_Given problem_: Please copy out every line of the entries below word for word, from the first line through the last.

─── Recorded information

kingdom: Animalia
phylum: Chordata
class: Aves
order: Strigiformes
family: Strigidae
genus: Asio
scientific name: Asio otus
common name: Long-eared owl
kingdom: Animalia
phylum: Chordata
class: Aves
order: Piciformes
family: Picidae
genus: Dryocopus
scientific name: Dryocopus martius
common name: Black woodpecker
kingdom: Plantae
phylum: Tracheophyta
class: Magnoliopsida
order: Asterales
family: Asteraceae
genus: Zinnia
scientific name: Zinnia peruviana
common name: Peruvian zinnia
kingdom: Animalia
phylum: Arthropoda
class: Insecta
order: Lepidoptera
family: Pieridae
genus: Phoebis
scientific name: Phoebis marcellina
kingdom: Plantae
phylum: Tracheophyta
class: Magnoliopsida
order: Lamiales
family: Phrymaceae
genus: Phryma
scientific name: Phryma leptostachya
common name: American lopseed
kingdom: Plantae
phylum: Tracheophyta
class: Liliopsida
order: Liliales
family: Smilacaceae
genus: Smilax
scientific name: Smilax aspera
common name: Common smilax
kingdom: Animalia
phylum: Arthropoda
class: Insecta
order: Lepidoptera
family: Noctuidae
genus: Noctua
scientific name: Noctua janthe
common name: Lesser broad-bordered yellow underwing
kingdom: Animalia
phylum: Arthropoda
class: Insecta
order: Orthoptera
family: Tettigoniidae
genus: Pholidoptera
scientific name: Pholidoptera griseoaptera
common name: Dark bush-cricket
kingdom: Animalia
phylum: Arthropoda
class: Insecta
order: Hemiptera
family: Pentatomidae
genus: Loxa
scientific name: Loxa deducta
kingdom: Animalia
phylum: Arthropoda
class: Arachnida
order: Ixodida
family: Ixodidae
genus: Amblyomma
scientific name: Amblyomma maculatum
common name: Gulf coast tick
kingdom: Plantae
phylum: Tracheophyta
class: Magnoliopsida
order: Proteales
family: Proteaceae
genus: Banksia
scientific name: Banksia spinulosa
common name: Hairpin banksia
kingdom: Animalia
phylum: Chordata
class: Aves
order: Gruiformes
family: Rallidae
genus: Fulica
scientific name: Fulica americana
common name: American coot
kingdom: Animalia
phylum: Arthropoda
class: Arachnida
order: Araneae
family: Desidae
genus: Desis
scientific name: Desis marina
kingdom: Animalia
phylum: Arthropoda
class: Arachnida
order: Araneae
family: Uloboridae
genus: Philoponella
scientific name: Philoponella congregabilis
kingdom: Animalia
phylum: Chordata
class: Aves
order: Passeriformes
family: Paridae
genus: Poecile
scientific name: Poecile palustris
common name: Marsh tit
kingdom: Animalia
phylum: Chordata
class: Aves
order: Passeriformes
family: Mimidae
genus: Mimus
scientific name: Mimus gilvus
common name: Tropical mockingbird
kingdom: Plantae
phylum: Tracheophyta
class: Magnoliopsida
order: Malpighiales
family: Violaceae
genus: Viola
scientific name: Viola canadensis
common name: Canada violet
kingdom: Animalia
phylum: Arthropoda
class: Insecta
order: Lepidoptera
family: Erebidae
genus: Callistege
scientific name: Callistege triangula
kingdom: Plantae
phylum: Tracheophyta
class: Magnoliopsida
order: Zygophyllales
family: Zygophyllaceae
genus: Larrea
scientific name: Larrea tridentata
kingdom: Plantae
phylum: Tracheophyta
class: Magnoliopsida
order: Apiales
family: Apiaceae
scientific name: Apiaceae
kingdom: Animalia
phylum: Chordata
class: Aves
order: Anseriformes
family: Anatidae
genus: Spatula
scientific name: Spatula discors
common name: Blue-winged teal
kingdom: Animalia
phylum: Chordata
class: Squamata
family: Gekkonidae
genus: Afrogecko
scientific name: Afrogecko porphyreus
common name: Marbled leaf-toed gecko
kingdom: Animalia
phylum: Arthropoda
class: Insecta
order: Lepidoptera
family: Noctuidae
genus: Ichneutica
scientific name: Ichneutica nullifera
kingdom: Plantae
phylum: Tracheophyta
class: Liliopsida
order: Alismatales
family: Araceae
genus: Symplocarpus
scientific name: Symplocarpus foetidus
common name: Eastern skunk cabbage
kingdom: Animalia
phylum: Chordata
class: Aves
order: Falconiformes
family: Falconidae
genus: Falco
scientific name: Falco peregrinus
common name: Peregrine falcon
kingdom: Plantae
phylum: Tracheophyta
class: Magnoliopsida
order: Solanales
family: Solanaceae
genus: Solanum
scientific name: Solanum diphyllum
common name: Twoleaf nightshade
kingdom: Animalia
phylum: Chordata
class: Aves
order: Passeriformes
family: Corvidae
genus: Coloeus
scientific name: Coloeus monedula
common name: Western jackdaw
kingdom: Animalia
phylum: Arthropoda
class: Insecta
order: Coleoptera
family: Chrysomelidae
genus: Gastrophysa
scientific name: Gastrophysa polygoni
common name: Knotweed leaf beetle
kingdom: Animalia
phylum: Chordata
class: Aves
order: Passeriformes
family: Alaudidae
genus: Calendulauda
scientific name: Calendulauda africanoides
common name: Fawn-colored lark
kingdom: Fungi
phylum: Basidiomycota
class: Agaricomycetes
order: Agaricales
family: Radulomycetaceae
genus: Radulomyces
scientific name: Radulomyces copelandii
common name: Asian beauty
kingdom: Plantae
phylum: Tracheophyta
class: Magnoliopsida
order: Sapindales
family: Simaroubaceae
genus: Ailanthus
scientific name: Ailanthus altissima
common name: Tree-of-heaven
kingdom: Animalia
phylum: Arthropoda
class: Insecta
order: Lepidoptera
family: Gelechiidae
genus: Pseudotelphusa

──────

_The solution_:
kingdom: Animalia
phylum: Chordata
class: Aves
order: Strigiformes
family: Strigidae
genus: Asio
scientific name: Asio otus
common name: Long-eared owl
kingdom: Animalia
phylum: Chordata
class: Aves
order: Piciformes
family: Picidae
genus: Dryocopus
scientific name: Dryocopus martius
common name: Black woodpecker
kingdom: Plantae
phylum: Tracheophyta
class: Magnoliopsida
order: Asterales
family: Asteraceae
genus: Zinnia
scientific name: Zinnia peruviana
common name: Peruvian zinnia
kingdom: Animalia
phylum: Arthropoda
class: Insecta
order: Lepidoptera
family: Pieridae
genus: Phoebis
scientific name: Phoebis marcellina
kingdom: Plantae
phylum: Tracheophyta
class: Magnoliopsida
order: Lamiales
family: Phrymaceae
genus: Phryma
scientific name: Phryma leptostachya
common name: American lopseed
kingdom: Plantae
phylum: Tracheophyta
class: Liliopsida
order: Liliales
family: Smilacaceae
genus: Smilax
scientific name: Smilax aspera
common name: Common smilax
kingdom: Animalia
phylum: Arthropoda
class: Insecta
order: Lepidoptera
family: Noctuidae
genus: Noctua
scientific name: Noctua janthe
common name: Lesser broad-bordered yellow underwing
kingdom: Animalia
phylum: Arthropoda
class: Insecta
order: Orthoptera
family: Tettigoniidae
genus: Pholidoptera
scientific name: Pholidoptera griseoaptera
common name: Dark bush-cricket
kingdom: Animalia
phylum: Arthropoda
class: Insecta
order: Hemiptera
family: Pentatomidae
genus: Loxa
scientific name: Loxa deducta
kingdom: Animalia
phylum: Arthropoda
class: Arachnida
order: Ixodida
family: Ixodidae
genus: Amblyomma
scientific name: Amblyomma maculatum
common name: Gulf coast tick
kingdom: Plantae
phylum: Tracheophyta
class: Magnoliopsida
order: Proteales
family: Proteaceae
genus: Banksia
scientific name: Banksia spinulosa
common name: Hairpin banksia
kingdom: Animalia
phylum: Chordata
class: Aves
order: Gruiformes
family: Rallidae
genus: Fulica
scientific name: Fulica americana
common name: American coot
kingdom: Animalia
phylum: Arthropoda
class: Arachnida
order: Araneae
family: Desidae
genus: Desis
scientific name: Desis marina
kingdom: Animalia
phylum: Arthropoda
class: Arachnida
order: Araneae
family: Uloboridae
genus: Philoponella
scientific name: Philoponella congregabilis
kingdom: Animalia
phylum: Chordata
class: Aves
order: Passeriformes
family: Paridae
genus: Poecile
scientific name: Poecile palustris
common name: Marsh tit
kingdom: Animalia
phylum: Chordata
class: Aves
order: Passeriformes
family: Mimidae
genus: Mimus
scientific name: Mimus gilvus
common name: Tropical mockingbird
kingdom: Plantae
phylum: Tracheophyta
class: Magnoliopsida
order: Malpighiales
family: Violaceae
genus: Viola
scientific name: Viola canadensis
common name: Canada violet
kingdom: Animalia
phylum: Arthropoda
class: Insecta
order: Lepidoptera
family: Erebidae
genus: Callistege
scientific name: Callistege triangula
kingdom: Plantae
phylum: Tracheophyta
class: Magnoliopsida
order: Zygophyllales
family: Zygophyllaceae
genus: Larrea
scientific name: Larrea tridentata
kingdom: Plantae
phylum: Tracheophyta
class: Magnoliopsida
order: Apiales
family: Apiaceae
scientific name: Apiaceae
kingdom: Animalia
phylum: Chordata
class: Aves
order: Anseriformes
family: Anatidae
genus: Spatula
scientific name: Spatula discors
common name: Blue-winged teal
kingdom: Animalia
phylum: Chordata
class: Squamata
family: Gekkonidae
genus: Afrogecko
scientific name: Afrogecko porphyreus
common name: Marbled leaf-toed gecko
kingdom: Animalia
phylum: Arthropoda
class: Insecta
order: Lepidoptera
family: Noctuidae
genus: Ichneutica
scientific name: Ichneutica nullifera
kingdom: Plantae
phylum: Tracheophyta
class: Liliopsida
order: Alismatales
family: Araceae
genus: Symplocarpus
scientific name: Symplocarpus foetidus
common name: Eastern skunk cabbage
kingdom: Animalia
phylum: Chordata
class: Aves
order: Falconiformes
family: Falconidae
genus: Falco
scientific name: Falco peregrinus
common name: Peregrine falcon
kingdom: Plantae
phylum: Tracheophyta
class: Magnoliopsida
order: Solanales
family: Solanaceae
genus: Solanum
scientific name: Solanum diphyllum
common name: Twoleaf nightshade
kingdom: Animalia
phylum: Chordata
class: Aves
order: Passeriformes
family: Corvidae
genus: Coloeus
scientific name: Coloeus monedula
common name: Western jackdaw
kingdom: Animalia
phylum: Arthropoda
class: Insecta
order: Coleoptera
family: Chrysomelidae
genus: Gastrophysa
scientific name: Gastrophysa polygoni
common name: Knotweed leaf beetle
kingdom: Animalia
phylum: Chordata
class: Aves
order: Passeriformes
family: Alaudidae
genus: Calendulauda
scientific name: Calendulauda africanoides
common name: Fawn-colored lark
kingdom: Fungi
phylum: Basidiomycota
class: Agaricomycetes
order: Agaricales
family: Radulomycetaceae
genus: Radulomyces
scientific name: Radulomyces copelandii
common name: Asian beauty
kingdom: Plantae
phylum: Tracheophyta
class: Magnoliopsida
order: Sapindales
family: Simaroubaceae
genus: Ailanthus
scientific name: Ailanthus altissima
common name: Tree-of-heaven
kingdom: Animalia
phylum: Arthropoda
class: Insecta
order: Lepidoptera
family: Gelechiidae
genus: Pseudotelphusa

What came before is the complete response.